FDI in Bangladesh market: In a recent move, two foreign insurance companies achieved preliminary approval from the IDRA. One is Taiyo Summit Life Insurance Company, a joint venture with the local Summit Group, and the other is Life Insurance Company (LIC) of Bangladesh, which is sponsored by Pioneer Insurance Company Limited, a sister concern of Square Group, Bangladesh. The government has plans for increasing the limit for FDI to 83 per cent and the paid-up capital requirement to BDT 1.0 billion (100 crore) for life companies (currently the paid-up capital requirement is BDT 40 crore or 400 million). The additional paid-up capital requirement may compel local insurers to establish global partnership as is done in Indonesia and Botswana, which will bring more investments in the sector.
The market structure: Following the independence of Bangladesh in 1971, the insurance industry was nationalised in 1972 and the government established four insurance corporations and in 1973 the structural arrangement of nationalisation was changed into two corporations: (a) Sadharan Bima Corporation for transacting non-life insurance business; and (b) Jiban Bima Corporation for transacting life insurance business. In 1984 following changes in the government policies, private insurers were allowed. Currently, there are 32 life insurance providers (01 in the public sector, 30 private and 01 foreign) in the country. But insurance penetration in comparison with neighbouring countries is still very low owing to the fact that the industry is faced with the challenges like creativity in need-based product design, determining affordable prices, delivering excellent claims services and, above all, an acute lack of skilled insurance professionals across the sector. With the advent of two newly-established companies, the number of foreign insurers will reach three. They are supposed to make use of their international experiences while dealing with the local policyholders. Resultantly, the existing insurers will leave no stone unturned to retain their market share through innovation and professionalism.
Prospect for investors: As the customer currently gets no risk improvement advice other than conventional and non-focused insurance solution based on the premium rate set by the Central Rating Committee (CRC), a wing of IDRA, the expectations of the customers exclusively revolve round the cost-effective and tailor-made products and the prompt settlement of claims. Now-a-days they want online services such as online policy issuance, online complaint submission, online claim handling as well as settlement as has already been in place in the banking sector. Innovative marketing methods and distribution channels i.e., Bancassurace can also be introduced as the existing penetration rate indicates great potential for professional insurers.
To-do list for existing insurers: Because of the new entrants in the market, the level of competition amongst the players will be greater than before. No doubt, the fittest will survive. The companies should pay heed to the core businesses such as offering tailor-made products, dedicated customer services, online payment gateways, sophistication in claims handling, advertising, and modern marketing techniques.

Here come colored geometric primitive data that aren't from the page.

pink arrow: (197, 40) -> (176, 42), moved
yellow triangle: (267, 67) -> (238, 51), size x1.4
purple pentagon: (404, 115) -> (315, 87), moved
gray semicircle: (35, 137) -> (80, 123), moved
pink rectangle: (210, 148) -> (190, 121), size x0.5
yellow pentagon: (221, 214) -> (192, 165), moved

To sum up, the increasing FDI in the insurance sector will pave the way for a major shift in product designs and standard of customer services. The enhanced customer protection and innovative life insurance products definitely will increase the penetration rate in the life insurance segment, which will create saving habits among the vast majority of the uncovered population. As a result of the increase in national savings, new funds will result in more investment and development of the country and simultaneously protection from risks.